LITHOSPHERIC-SCALE AND UPPER-CRUSTAL-SCALE GEOMETRY AND KINEMATICS OF THE TAIWAN ARC-CONTINENT COLLISION

Taiwan has often been used as a classic example of arc-continent collision and of reversal of subduction polarity, but the precise geometry and kinematics of the system in 3D has remained elusive until recently. It is located at a complex plate junction, where two subduction zones come together in a quasi-orthogonal, kinematically stable configuration.

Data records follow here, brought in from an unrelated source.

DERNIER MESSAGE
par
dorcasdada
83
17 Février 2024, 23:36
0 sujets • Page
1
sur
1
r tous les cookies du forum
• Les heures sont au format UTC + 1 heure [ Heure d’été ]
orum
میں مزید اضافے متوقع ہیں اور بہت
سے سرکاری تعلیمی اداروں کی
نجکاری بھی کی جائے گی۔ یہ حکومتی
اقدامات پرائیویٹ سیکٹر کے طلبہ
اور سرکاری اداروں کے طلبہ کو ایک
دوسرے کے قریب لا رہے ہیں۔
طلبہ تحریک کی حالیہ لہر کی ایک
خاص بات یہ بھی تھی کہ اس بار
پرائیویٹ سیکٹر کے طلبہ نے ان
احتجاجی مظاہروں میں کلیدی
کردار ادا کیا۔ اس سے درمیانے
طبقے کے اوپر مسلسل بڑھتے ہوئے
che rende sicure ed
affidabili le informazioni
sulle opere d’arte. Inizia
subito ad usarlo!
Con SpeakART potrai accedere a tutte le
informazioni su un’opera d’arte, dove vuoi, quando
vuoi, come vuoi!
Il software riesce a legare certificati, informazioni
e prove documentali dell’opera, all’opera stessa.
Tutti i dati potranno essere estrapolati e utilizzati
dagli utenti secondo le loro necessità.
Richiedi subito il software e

We find that under Taiwan the upper crust of Eurasia is largely decoupled from the rest of the lithosphere by a detachment, which forms also the main subduction interface between Eurasia and Philippine Sea plate (PSP) at depth. This interface is mappable in both seismicity and crustal tomography at shallow depths, and can be followed into the mantle to depths of 450-500 km using global tomography. The dip of the plate interface between Eurasia and PSP in the upper 100 km changes from ~60° in the south, to vertical (south-central Taiwan), to overturned (north-central Taiwan). The Eurasian Moho is similarly folded, but it does not overturn. Shortening across the plate boundary is accomplished by a combination of subduction of Eurasian lithosphere, folding and thrusting in the Eurasian upper crust, and a secondary subduction zone within the PSP.

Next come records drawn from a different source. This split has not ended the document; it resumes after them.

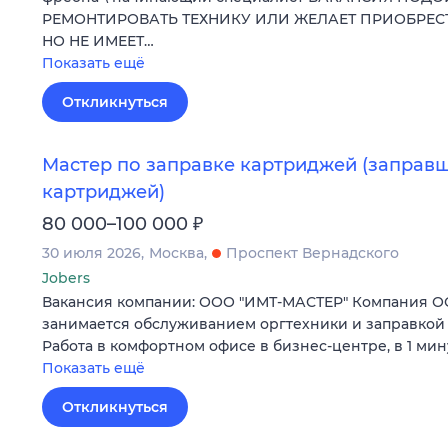
РЕМОНТИРОВАТЬ ТЕХНИКУ ИЛИ ЖЕЛАЕТ ПРИОБРЕ
НО НЕ ИМЕЕТ…
Показать ещё
Откликнуться
Мастер по заправке картриджей (заправ
картриджей)
₽
80 000–100 000
30 июля 2026
Москва
Проспект Вернадского
Jobers
Вакансия компании: ООО "ИМТ-МАСТЕР" Компания ОО
занимается обслуживанием оргтехники и заправкой 
Работа в комфортном офисе в бизнес-центре, в 1 мин
Показать ещё
Откликнуться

We hypothesize that: (1) once arc-continent collision occurs, subduction of Eurasian lower crust and upper mantle can continue by lithospheric delamination and by continuity with the much larger Eurasian slab to the south; (2) the upper crust of Eurasia deforms by faulting and folding; (3) the increase in convergence rate (from ~30 to ~90 mm/yr) in the last ~2 Ma is currently being taken up by secondary subduction within the marginal zone of PSP (i.e. Coast Range and Longitudinal Valley); (4) a margin-parallel STEP (Subduction-Transform-Edge-Propagator) fault forms the northern limit of Eurasian subduction, which allows the whole system to propagate self-similarly southwestward.